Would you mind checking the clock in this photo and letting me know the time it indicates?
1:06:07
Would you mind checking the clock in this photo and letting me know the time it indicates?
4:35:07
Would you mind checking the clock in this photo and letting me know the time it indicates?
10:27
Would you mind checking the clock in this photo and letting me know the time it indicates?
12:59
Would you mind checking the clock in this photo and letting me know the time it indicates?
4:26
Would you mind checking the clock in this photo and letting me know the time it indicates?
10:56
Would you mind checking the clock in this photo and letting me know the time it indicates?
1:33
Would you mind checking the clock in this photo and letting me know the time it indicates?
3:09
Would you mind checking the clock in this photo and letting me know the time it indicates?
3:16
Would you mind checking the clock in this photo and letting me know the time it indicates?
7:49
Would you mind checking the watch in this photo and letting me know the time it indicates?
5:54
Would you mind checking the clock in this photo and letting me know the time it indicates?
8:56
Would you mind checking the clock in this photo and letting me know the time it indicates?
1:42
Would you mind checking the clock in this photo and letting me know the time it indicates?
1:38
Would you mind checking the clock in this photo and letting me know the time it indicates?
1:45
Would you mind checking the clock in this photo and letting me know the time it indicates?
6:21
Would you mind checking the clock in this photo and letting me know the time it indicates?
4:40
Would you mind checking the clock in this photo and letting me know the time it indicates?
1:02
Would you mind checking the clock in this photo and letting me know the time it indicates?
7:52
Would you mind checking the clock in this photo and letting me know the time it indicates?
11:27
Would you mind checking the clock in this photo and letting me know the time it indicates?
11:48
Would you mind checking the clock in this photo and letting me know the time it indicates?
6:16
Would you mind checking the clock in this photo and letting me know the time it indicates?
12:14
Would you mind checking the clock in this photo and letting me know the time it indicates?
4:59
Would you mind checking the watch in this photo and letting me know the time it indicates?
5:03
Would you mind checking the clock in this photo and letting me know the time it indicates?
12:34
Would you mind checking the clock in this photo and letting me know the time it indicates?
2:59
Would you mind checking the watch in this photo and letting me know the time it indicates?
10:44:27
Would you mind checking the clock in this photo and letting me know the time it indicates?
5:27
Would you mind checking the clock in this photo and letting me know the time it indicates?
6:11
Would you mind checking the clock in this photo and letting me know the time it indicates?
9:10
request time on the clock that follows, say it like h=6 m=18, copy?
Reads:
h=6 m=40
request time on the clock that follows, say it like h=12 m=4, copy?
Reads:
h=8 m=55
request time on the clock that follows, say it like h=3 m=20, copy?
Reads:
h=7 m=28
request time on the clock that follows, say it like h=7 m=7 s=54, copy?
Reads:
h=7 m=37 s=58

== == ==

• _Task prompt_:
Please identify each line in the entries above containing the word "that", and copy those lines out in full.

• _Output below_:
request time on the clock that follows, say it like h=6 m=18, copy?
request time on the clock that follows, say it like h=12 m=4, copy?
request time on the clock that follows, say it like h=3 m=20, copy?
request time on the clock that follows, say it like h=7 m=7 s=54, copy?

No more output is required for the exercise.